Vivian Kingma

Personal information
- Full name: Vivian Jilling Kingma
- Born: 23 October 1994 (age 31) The Hague, Netherlands
- Batting: Right-handed
- Bowling: Right-arm Medium fast
- Role: Bowler

International information
- National side: Netherlands (2014-present);
- ODI debut (cap 60): 28 January 2014 v Canada
- Last ODI: 12 June 2025 v Scotland
- T20I debut (cap 37): 5 February 2016 v Scotland
- Last T20I: 18 June 2025 v Scotland

Career statistics
| Competition | ODI | T20I | FC | LA |
| Matches | 30 | 26 | 6 | 56 |
| Runs scored | 16 | 10 | 10 | 49 |
| Batting average | 1.60 | 2.50 | 2.00 | 3.26 |
| 100s/50s | 0/0 | 0/0 | 0/0 | 0/0 |
| Top score | 9* | 4 | 5* | 26 |
| Balls bowled | 1,364 | 524 | 951 | 2,354 |
| Wickets | 40 | 24 | 24 | 71 |
| Bowling average | 28.85 | 28.41 | 22.29 | 27.29 |
| 5 wickets in innings | 0 | 0 | 0 | 1 |
| 10 wickets in match | 0 | 0 | 0 | 0 |
| Best bowling | 3/19 | 4/21 | 4/36 | 6/39 |
| Catches/stumpings | 6/– | 2/– | 1/– | 10/– |
- Source: Cricinfo, 21 February 2026

= Vivian Kingma =

Dutch cricketer (born 1994)

Vivian Jilling Kingma (born 23 October 1994) is a Dutch cricketer.

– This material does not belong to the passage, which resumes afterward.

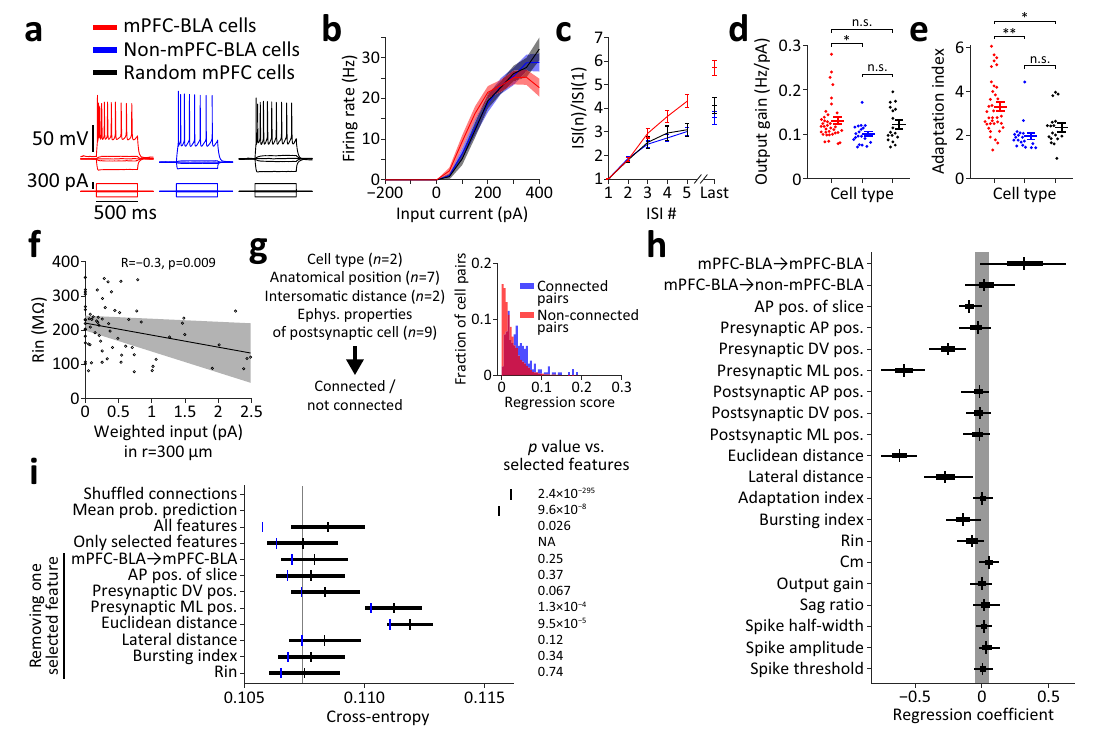
Fig. 4 | Determinants of functional synaptic connectivity among mPFC pyr- amidal neurons. a – e Electrophysiological properties of cell populations in the ventralmPFC( n =36mPFC-BLAcells, n =19non-mPFC-BLAcells,and n =17random cells). a Representative current injection traces recorded from the three cell types corresponding to the connectivity maps in Fig. 3. b Firing rate as function of injectedcurrentforallcelltypes.ShadedareasrepresentSEM. c Ratiobetweenthe n-thandthe fi rstinter-spikeintervals(ISIs).ISIsaretakenfromthecurrentinjection traces evoking closest to 80% of the maximal fi ring rate per cell. In c – e , error bars indicatemean±SEM. d Outputgainforeachcelltype.Kruskal-Wallistestwithpost hoc comparisons, * p = 0.015; n.s. p ≥ 0.26. e Adaptation index for each cell type. Kruskal-Wallis test with post hoc comparisons, ** p = 6.0×10 – 6 ; * p = 0.016; n.s. p = 0.24. See Fig. S8a for additional electrophysiological properties and Table S3 for full statistics. f Correlation between weighted input and input resistance across all cell types. The line indicates a linear fi t and the shaded region represents its 95% con fi dence interval. g Logistic regression model for predicting connectivity using all available features ( n = 20 total features; n for each category is mentioned in parentheses) on all cell pairs in the entire mPFC ( n = 7752 cell pairs). Right, Model score calculated for connected cell pairs and for non-connected cell pairs. h Feature selection performed using Horseshoe priors on the regression model, usingthesamecellpairsasin g .Foreachcoef fi cient,themedian(verticalline),25th and 75th percentiles (box), and 90% highest density interval (HDI, whiskers) of the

He played for the Netherlands in the 2014 ICC World Twenty20 tournament. He was initially selected in the Netherlands squad for the 2015 ICC World Twenty20 Qualifier tournament in July 2015, but was replaced by Roelof van der Merwe. He made his Twenty20 International debut against Scotland on 5 February 2016.

In December 2017, he took a hat-trick and his first five-wicket haul in List A cricket while playing for the Netherlands against Namibia in the 2015–17 ICC World Cricket League Championship.

In July 2019, he was selected to play for the Rotterdam Rhinos in the inaugural edition of the Euro T20 Slam cricket tournament. However, the following month the tournament was cancelled. In April 2020, he was one of seventeen Dutch-based cricketers to be named in the team's senior squad.

In January 2022, in the Dutch ODI series against Afghanistan in Qatar, Kingma was banned for four matches after being found guilty of ball tampering in the third ODI.

In May 2024, he was named in the Netherlands squad for the 2024 ICC Men's T20 World Cup tournament.

In September 2025, Kingma was suspended for three months, with the possibility of reduction to one month by undertaking a treatment program, for an anti-doping breach, where he tested positive for Benzoylecgonine following a match against the United Arab Emirates in the Cricket World Cup League 2.